To draw an accurate picture of a covert network, we need to identify task and trust ties between the conspirators. The best solution for network disruption may be to discover possible suspects and then, via snowball sampling, map their individual personal networks - see whom else they lead to, and where they overlap. To find these suspects it appears that the best method is for diverse intelligence agencies to aggregate their individual information into a larger emergent map. By sharing information and knowledge, a more complete picture of possible danger can be drawn. In my data search I came across many news accounts where one agency, or country, had data that another would have found very useful. To win this fight against terrorism it appears that the good guys have to build a better information and knowledge sharing network than the bad guys (Ronfeldt and Arquilla, 2001).
The Semantic Web is an evolving development of the World Wide Web in which the meaning (semantics) of information and services on the web is defined, making it possible for the web to understand and satisfy the requests of people and machines to use the web content. It involves publishing in languages specifically designed for data: Resource Description Framework (RDF), Web Ontology Language (OWL), and Extensible Markup Language (XML).
A popular application of the semantic web is Friend of a Friend (or FoaF), which uses RDF to describe the relationships people have to other people and the "things" around them. FOAF permits intelligent agents to make sense of the thousands of connections people have with each other, their jobs and the items important to their lives; connections that may or may not be enumerated in searches using traditional web search engines. Because the connections are so vast in number, human interpretation of the information may not be the best way of analyzing them.
FOAF is an example of how the Semantic Web attempts to make use of the relationships within a social context.
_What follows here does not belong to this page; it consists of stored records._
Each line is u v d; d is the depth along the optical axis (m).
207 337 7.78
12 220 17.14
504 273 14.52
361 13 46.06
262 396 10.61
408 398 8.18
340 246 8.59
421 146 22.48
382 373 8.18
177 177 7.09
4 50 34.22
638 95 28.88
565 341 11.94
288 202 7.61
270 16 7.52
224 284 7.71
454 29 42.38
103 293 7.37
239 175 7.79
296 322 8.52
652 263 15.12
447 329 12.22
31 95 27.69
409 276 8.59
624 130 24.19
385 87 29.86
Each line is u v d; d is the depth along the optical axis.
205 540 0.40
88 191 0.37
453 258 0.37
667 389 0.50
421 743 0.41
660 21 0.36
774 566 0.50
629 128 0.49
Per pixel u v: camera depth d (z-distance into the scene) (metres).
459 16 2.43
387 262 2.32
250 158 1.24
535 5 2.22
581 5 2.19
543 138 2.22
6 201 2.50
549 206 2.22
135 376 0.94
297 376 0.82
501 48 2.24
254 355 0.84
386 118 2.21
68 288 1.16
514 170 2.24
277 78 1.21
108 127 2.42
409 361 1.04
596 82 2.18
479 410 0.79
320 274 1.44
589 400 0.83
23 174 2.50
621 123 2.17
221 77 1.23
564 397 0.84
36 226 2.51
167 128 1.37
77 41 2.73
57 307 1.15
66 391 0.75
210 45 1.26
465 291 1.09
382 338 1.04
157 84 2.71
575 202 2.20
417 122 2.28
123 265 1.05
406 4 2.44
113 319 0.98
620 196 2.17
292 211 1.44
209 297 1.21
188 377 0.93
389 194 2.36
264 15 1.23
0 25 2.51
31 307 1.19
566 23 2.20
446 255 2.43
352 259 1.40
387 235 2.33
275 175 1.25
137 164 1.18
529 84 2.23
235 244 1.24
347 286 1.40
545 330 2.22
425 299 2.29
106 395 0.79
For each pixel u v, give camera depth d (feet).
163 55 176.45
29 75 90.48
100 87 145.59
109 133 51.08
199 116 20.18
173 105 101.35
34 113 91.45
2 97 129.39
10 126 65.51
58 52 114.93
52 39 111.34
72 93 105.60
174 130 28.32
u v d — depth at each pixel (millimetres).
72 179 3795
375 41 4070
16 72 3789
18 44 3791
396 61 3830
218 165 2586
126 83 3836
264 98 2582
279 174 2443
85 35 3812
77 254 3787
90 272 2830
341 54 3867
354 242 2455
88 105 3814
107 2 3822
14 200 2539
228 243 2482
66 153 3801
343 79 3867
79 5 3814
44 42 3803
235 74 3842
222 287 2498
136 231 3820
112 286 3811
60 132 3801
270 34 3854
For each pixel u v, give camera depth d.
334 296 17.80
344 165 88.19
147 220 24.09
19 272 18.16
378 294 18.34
Whatever metaphor is applied to untangling terrorist activity, the Semantic Web can be a useful technology, for managing and analyzing data about terrorist activities. Terror operations are conspiracies involving a small group of people carrying out a complex chain of actions and bound by an intricate web of relationships. The Semantic Web can serve as a valuable tool for gathering, organizing, and disseminating information.
Mapping a terrorist organization or event requires a series of steps: gathering data, organizing the data and outlining connections, and identifying holes in the connections and developing theories to fill them. The process is then repeated as theories are tested and new leads are generated. In this process, enormous amounts of seemingly irrelevant data is accumulated, but it will need to be organized into the framework as well because it may become relevant in a later stage of the investigation. The Semantic Web can be a useful tool at each stage of an investigation.
By conducting smart searches, the Semantic Web can surmount these weaknesses and maximize the amount of relevant data brought to the intelligence analyst's attention.
Unlike search engine which is based on natural language, is simply matching characters the information has no inherent meaning to the search engine. For the Semantic Web, Zawahiri and 1993 would have a specific meaning, so that a search could focus on information relating to Zawahiri's activities in the appropriate timeframe. The marked-up data could then be pulled into the researcher's Semantic Web portal automatically. This ability to aggregate information could save the researcher hours of scanning documents, and, by automatically placing information into a context, possibly reveal connections that the researcher would not have noticed.
A Semantic Web portal could be encoded to recognize Osama ben Laden and Usama bin Ladin as the same person- or to compare other information, such as birth date or nationality. A Semantic Web portal could also be encoded to recognize nicknames and aliases, for example Abu Ammar as a common nickname for Yasser Arafat. The Semantic Web also gives the user the ability to shape the information according to changing needs. A Semantic Web portal can be used to examine information from several different angles. This flexibility in structuring the data is particularly useful for tracking the movement of money and of suspected terrorists.